→ What you will do
From the passage below on coordination compounds, list every potential application it names for these compounds.

→ Source document
____
Since Alfred Werner published his theory of the constitution of inorganic compounds in 1893 [1,2], coordination compounds have attracted much attention. During this time period, the synthesis and structural investigation of these compounds have gained wide acceptance in material science because of their functional architectures and potential applications in catalysis [3,4,5], gas storage [6,7], and medicine [8,9], and as luminescent materials [10] or scintillators [11,12,13]. Today, we are able to test the performance of scintillators with a tabletop device [14,15]. This approach offers a great opportunity in the search for these materials and in closing the gap between organic and inorganic scintillators containing metals of d-block elements and aromatic ligands.
____
→ Available data
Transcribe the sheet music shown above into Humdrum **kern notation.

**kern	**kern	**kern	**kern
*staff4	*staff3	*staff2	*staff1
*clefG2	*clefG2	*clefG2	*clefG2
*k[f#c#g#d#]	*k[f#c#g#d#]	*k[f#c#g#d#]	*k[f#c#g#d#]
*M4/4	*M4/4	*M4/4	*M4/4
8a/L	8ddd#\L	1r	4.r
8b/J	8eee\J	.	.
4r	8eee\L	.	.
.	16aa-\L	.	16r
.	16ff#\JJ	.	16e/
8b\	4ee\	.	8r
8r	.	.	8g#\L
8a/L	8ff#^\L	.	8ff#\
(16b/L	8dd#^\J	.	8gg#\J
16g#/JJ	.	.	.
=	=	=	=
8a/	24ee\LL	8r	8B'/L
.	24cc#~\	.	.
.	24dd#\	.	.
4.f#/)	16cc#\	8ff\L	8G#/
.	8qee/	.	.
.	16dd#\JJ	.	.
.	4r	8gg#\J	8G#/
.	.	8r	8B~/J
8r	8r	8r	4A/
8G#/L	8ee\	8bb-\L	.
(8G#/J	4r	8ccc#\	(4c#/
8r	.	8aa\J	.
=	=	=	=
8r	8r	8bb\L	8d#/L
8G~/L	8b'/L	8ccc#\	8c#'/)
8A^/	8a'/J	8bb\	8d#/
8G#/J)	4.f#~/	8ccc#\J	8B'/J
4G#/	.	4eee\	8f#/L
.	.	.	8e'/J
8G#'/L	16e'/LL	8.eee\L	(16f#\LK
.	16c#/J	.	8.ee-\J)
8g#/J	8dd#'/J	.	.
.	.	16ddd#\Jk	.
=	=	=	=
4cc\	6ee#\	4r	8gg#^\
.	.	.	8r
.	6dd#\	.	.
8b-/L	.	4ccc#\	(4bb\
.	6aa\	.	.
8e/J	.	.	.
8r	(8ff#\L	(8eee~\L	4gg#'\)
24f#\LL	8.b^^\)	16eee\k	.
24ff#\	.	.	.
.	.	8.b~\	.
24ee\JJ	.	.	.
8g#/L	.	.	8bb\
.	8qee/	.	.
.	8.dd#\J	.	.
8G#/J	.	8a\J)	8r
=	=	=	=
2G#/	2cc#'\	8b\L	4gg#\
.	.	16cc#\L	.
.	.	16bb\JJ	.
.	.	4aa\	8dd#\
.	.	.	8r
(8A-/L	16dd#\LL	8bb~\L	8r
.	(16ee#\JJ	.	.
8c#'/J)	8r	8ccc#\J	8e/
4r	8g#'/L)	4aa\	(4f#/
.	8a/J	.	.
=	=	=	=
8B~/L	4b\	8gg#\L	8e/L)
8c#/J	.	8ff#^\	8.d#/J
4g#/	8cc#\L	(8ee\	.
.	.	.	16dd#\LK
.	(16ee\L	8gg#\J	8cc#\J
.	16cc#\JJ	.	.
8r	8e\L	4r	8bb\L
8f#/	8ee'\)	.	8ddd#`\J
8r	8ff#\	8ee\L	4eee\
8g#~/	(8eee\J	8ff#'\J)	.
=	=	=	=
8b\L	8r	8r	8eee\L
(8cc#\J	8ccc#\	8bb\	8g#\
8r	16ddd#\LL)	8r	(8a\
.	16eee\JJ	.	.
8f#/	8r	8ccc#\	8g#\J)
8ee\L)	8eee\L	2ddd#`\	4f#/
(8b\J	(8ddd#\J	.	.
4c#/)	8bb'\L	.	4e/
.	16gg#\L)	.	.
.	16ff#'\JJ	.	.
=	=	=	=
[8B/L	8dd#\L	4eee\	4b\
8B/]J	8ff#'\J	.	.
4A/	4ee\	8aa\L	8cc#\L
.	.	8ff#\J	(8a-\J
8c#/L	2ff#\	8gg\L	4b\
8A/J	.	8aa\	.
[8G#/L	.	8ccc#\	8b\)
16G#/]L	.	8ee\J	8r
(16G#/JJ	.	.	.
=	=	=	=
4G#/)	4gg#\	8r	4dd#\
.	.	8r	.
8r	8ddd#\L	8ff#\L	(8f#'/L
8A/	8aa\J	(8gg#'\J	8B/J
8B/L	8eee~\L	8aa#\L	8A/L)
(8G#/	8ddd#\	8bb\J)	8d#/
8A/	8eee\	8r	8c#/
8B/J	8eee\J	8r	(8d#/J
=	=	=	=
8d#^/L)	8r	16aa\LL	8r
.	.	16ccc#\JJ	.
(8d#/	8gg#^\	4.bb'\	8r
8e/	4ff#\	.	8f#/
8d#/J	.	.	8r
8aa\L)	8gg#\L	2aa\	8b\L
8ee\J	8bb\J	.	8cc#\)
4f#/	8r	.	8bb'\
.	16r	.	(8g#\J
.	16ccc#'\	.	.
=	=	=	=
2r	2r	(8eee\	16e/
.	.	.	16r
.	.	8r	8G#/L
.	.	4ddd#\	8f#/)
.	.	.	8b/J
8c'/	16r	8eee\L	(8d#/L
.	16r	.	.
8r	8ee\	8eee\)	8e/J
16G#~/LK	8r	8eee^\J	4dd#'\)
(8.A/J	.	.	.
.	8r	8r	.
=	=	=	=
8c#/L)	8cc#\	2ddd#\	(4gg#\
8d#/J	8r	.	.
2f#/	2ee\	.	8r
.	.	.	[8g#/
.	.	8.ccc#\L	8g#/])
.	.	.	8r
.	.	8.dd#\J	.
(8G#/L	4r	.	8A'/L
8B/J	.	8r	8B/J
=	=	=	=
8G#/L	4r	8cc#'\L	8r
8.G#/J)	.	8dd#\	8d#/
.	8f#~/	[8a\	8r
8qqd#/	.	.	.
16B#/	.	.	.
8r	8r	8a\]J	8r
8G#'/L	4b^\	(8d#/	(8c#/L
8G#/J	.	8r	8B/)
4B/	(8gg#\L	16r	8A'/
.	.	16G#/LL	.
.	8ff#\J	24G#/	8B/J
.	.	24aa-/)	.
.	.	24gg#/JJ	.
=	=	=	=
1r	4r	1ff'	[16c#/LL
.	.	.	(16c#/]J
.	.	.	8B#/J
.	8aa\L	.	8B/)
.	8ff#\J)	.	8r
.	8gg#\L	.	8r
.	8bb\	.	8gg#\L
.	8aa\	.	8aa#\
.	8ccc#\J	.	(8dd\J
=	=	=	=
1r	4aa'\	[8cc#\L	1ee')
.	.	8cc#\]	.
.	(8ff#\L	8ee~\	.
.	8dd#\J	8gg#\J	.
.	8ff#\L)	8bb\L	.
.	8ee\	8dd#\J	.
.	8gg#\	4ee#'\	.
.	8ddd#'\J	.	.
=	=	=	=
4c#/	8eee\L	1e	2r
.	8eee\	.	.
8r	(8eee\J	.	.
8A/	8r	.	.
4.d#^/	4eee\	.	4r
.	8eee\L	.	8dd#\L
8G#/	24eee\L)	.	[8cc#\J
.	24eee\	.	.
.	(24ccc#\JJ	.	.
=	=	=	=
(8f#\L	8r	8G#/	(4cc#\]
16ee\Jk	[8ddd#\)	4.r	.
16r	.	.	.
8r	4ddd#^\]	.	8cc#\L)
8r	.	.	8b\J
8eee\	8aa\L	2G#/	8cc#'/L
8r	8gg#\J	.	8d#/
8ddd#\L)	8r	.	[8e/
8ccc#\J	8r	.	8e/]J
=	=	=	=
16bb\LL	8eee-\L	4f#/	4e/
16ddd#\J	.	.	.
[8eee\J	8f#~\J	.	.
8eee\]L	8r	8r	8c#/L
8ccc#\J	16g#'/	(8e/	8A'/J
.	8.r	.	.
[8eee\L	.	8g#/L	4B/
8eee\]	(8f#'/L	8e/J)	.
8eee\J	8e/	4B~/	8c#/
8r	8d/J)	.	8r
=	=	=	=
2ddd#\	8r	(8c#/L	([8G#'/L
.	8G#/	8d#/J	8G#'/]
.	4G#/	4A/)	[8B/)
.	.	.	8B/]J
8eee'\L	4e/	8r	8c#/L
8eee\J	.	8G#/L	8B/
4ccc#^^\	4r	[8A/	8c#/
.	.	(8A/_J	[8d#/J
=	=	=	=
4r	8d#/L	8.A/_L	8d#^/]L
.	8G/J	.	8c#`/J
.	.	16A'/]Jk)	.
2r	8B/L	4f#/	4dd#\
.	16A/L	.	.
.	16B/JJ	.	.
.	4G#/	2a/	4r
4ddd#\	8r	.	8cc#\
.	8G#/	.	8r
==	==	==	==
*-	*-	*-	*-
____
→ Expected answer
Catalysis, gas storage, medicine, luminescent materials, scintillators